B. Mahkemece Bozmaya Uyularak Verilen İkinci Karar
Mahkemenin yukarıda tarih ve sayısı belirtilen kararı ile davanın kabulüne karar vermiştir.
V. TEMYİZ
A. Temyiz Yoluna Başvuranlar
Mahkemenin yukarıda belirtilen kararına karşı süresi içinde davacı idare vekili temyiz isteminde bulunmuştur.
B. Temyiz Sebepleri
Davacı idare vekili temyiz dilekçesinde özetle; kamulaştırma bedelinin yüksek belirlendiğini, emsalin hatalı olduğunu, davacı lehine vekâlet ücretine hükmedilmesi gerektiğini ileri sürerek kararın bozulmasını talep etmiştir.
C. Gerekçe
1. Uyuşmazlık ve Hukukî Nitelendirme
Uyuşmazlık, dava konusu taşınmazın kamulaştırma bedelinin tespitine ilişkindir.
2. İlgili Hukuk
1. 6100 sayılı Hukuk Muhakameleri Kanunu’nun (6100 sayılı Kanun) geçici 3 üncü maddesinin atfıyla 1086 sayılı Hukuk Usulü Muhakemeleri Kanunu'nun (1086 sayılı Kanun) 26.09.2004 tarihli ve 5236 sayılı Kanun'la yapılan değişiklikten önceki 427 ilâ 439 uncu maddeleri.

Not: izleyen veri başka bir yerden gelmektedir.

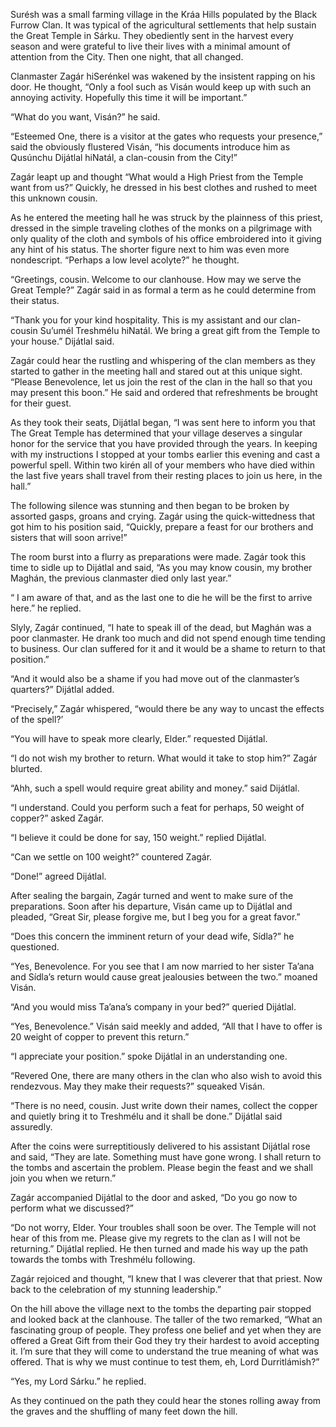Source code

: Surésh was a small farming village in the Kráa Hills populated by the Black Furrow Clan. It was typical of the agricultural settlements that help sustain the Great Temple in Sárku. They obediently sent in the harvest every season and were grateful to live their lives with a minimal amount of attention from the City. Then one night, that all changed.

Clanmaster Zagár hiSerénkel was wakened by the insistent rapping on his door. He thought, “Only a fool such as Visán would keep up with such an annoying activity. Hopefully this time it will be important.”

“What do you want, Visán?” he said.

“Esteemed One, there is a visitor at the gates who requests your presence,” said the obviously flustered Visán, “his documents introduce him as Qusúnchu Dijátlal hiNatál, a clan-cousin from the City!”

Zagár leapt up and thought “What would a High Priest from the Temple want from us?” Quickly, he dressed in his best clothes and rushed to meet this unknown cousin.

As he entered the meeting hall he was struck by the plainness of this priest, dressed in the simple traveling clothes of the monks on a pilgrimage with only quality of the cloth and symbols of his office embroidered into it giving any hint of his status. The shorter figure next to him was even more nondescript. “Perhaps a low level acolyte?” he thought.

“Greetings, cousin. Welcome to our clanhouse. How may we serve the Great Temple?” Zagár said in as formal a term as he could determine from their status.

“Thank you for your kind hospitality. This is my assistant and our clan-cousin Su’umél Treshmélu hiNatál. We bring a great gift from the Temple to your house.” Dijátlal said.

Zagár could hear the rustling and whispering of the clan members as they started to gather in the meeting hall and stared out at this unique sight. “Please Benevolence, let us join the rest of the clan in the hall so that you may present this boon.” He said and ordered that refreshments be brought for their guest.

As they took their seats, Dijátlal began, “I was sent here to inform you that The Great Temple has determined that your village deserves a singular honor for the service that you have provided through the years. In keeping with my instructions I stopped at your tombs earlier this evening and cast a powerful spell. Within two kirén all of your members who have died within the last five years shall travel from their resting places to join us here, in the hall.”

The following silence was stunning and then began to be broken by assorted gasps, groans and crying. Zagár using the quick-wittedness that got him to his position said, “Quickly, prepare a feast for our brothers and sisters that will soon arrive!”

The room burst into a flurry as preparations were made. Zagár took this time to sidle up to Dijátlal and said, “As you may know cousin, my brother Maghán, the previous clanmaster died only last year.”

“ I am aware of that, and as the last one to die he will be the first to arrive here.” he replied.

Slyly, Zagár continued, “I hate to speak ill of the dead, but Maghán was a poor clanmaster. He drank too much and did not spend enough time tending to business. Our clan suffered for it and it would be a shame to return to that position.”

“And it would also be a shame if you had move out of the clanmaster’s quarters?” Dijátlal added.

“Precisely,” Zagár whispered, “would there be any way to uncast the effects of the spell?’

“You will have to speak more clearly, Elder.” requested Dijátlal.

“I do not wish my brother to return. What would it take to stop him?” Zagár blurted.

“Ahh, such a spell would require great ability and money.” said Dijátlal.

“I understand. Could you perform such a feat for perhaps, 50 weight of copper?” asked Zagár.

“I believe it could be done for say, 150 weight.” replied Dijátlal.

“Can we settle on 100 weight?” countered Zagár.

“Done!” agreed Dijátlal.

After sealing the bargain, Zagár turned and went to make sure of the preparations. Soon after his departure, Visán came up to Dijátlal and pleaded, “Great Sir, please forgive me, but I beg you for a great favor.”

“Does this concern the imminent return of your dead wife, Sídla?” he questioned.

“Yes, Benevolence. For you see that I am now married to her sister Ta’ana and Sídla’s return would cause great jealousies between the two.” moaned Visán.

“And you would miss Ta’ana’s company in your bed?” queried Dijátlal.

“Yes, Benevolence.” Visán said meekly and added, “All that I have to offer is 20 weight of copper to prevent this return.”

“I appreciate your position.” spoke Dijátlal in an understanding one.

“Revered One, there are many others in the clan who also wish to avoid this rendezvous. May they make their requests?” squeaked Visán.

“There is no need, cousin. Just write down their names, collect the copper and quietly bring it to Treshmélu and it shall be done.” Dijátlal said assuredly.

After the coins were surreptitiously delivered to his assistant Dijátlal rose and said, “They are late. Something must have gone wrong. I shall return to the tombs and ascertain the problem. Please begin the feast and we shall join you when we return.”

Zagár accompanied Dijátlal to the door and asked, “Do you go now to perform what we discussed?”

“Do not worry, Elder. Your troubles shall soon be over. The Temple will not hear of this from me. Please give my regrets to the clan as I will not be returning.” Dijátlal replied. He then turned and made his way up the path towards the tombs with Treshmélu following.

Zagár rejoiced and thought, “I knew that I was cleverer that that priest. Now back to the celebration of my stunning leadership.”

On the hill above the village next to the tombs the departing pair stopped and looked back at the clanhouse. The taller of the two remarked, “What an fascinating group of people. They profess one belief and yet when they are offered a Great Gift from their God they try their hardest to avoid accepting it. I’m sure that they will come to understand the true meaning of what was offered. That is why we must continue to test them, eh, Lord Durritlámish?”

“Yes, my Lord Sárku.” he replied.

As they continued on the path they could hear the stones rolling away from the graves and the shuffling of many feet down the hill.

2. 2942 sayılı Kanun'un 10 uncu maddesinin sekizinci fıkrası ile 11 inci maddesi.
3. Değerlendirme
1. Temyiz olunan nihai kararlarının bozulması 6100 sayılı Kanun'un geçici 3 üncü maddesinin atfıyla 1086 sayılı Kanun'un 26.09.2004 tarihli ve 5236 sayılı Kanun'la yapılan değişiklikten önceki 428 nci maddesinde yer alan sebeplerden birinin varlığı hâlinde mümkündür.

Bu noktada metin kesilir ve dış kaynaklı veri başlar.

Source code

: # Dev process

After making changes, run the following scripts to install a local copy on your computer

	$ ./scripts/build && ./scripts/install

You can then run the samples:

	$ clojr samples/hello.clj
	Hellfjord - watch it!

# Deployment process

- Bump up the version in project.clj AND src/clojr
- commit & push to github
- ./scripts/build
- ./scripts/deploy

2. Avrupa İnsan Hakları Mahkemesinin 12055/17 numaralı başvuru sonucu verilen 23.10.2018 tarihli kararı ve Anayasa Mahkemesinin 2016/9364 başvuru numaralı, 01.06.2019 tarihli ve 30791 sayılı Resmî Gazete'de yayımlanan kararı göz önüne alındığında davacı idare lehine vekâlet ücretine hükmedilmemesi doğrudur.

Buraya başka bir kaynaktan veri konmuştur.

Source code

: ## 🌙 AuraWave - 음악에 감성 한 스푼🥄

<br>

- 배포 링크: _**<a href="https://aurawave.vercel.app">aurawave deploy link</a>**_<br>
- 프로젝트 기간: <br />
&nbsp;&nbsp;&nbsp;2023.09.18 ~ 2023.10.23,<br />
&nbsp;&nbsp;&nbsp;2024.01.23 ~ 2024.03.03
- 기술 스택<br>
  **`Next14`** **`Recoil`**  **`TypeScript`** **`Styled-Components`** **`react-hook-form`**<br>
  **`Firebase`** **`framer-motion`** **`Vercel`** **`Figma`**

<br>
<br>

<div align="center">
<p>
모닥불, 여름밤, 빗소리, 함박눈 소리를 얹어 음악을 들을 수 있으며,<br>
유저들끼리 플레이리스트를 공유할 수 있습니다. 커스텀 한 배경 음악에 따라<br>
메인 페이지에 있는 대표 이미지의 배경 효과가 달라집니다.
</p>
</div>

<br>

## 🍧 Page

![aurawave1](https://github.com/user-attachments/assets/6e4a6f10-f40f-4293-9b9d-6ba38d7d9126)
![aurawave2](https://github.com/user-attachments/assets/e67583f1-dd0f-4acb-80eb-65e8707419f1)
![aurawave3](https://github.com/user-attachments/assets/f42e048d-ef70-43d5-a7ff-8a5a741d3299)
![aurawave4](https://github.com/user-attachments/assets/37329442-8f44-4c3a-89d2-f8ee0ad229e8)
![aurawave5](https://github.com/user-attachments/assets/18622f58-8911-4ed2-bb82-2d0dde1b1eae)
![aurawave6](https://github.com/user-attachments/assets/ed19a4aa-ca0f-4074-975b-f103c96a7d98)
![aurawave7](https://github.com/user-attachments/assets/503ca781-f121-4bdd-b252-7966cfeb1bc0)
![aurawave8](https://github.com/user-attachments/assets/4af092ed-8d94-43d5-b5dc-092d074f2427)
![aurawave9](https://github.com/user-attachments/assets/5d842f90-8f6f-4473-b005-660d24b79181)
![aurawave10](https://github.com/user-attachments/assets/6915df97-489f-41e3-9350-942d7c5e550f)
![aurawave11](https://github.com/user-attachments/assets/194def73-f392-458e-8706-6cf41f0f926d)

3. Temyizen incelenen mahkeme kararının bozmaya uygun olduğu, kararda ve kararın gerekçesinde hukuk kurallarının somut olaya uygulanmasında bir isabetsizlik bulunmadığı, bozma ile kesinleşen ve karşı taraf yararına kazanılmış hak durumunu oluşturan yönlerin yeniden incelenmesine hukukça imkân bulunmadığı anlaşılmakla; temyiz dilekçesinde ileri sürülen nedenler kararın bozulmasını gerektirecek nitelikte görülmemiştir.
VI. KARAR
Açıklanan sebeplerle;
Davacı idare vekilinin yerinde görülmeyen tüm temyiz itirazlarının reddi ile usul ve kanuna uygun olan kararın ONANMASINA,
Davacı idare harçtan muaf olduğundan harç alınmasına yer olmadığına,
29.05.2024 tarihinde oy birliğiyle karar verildi.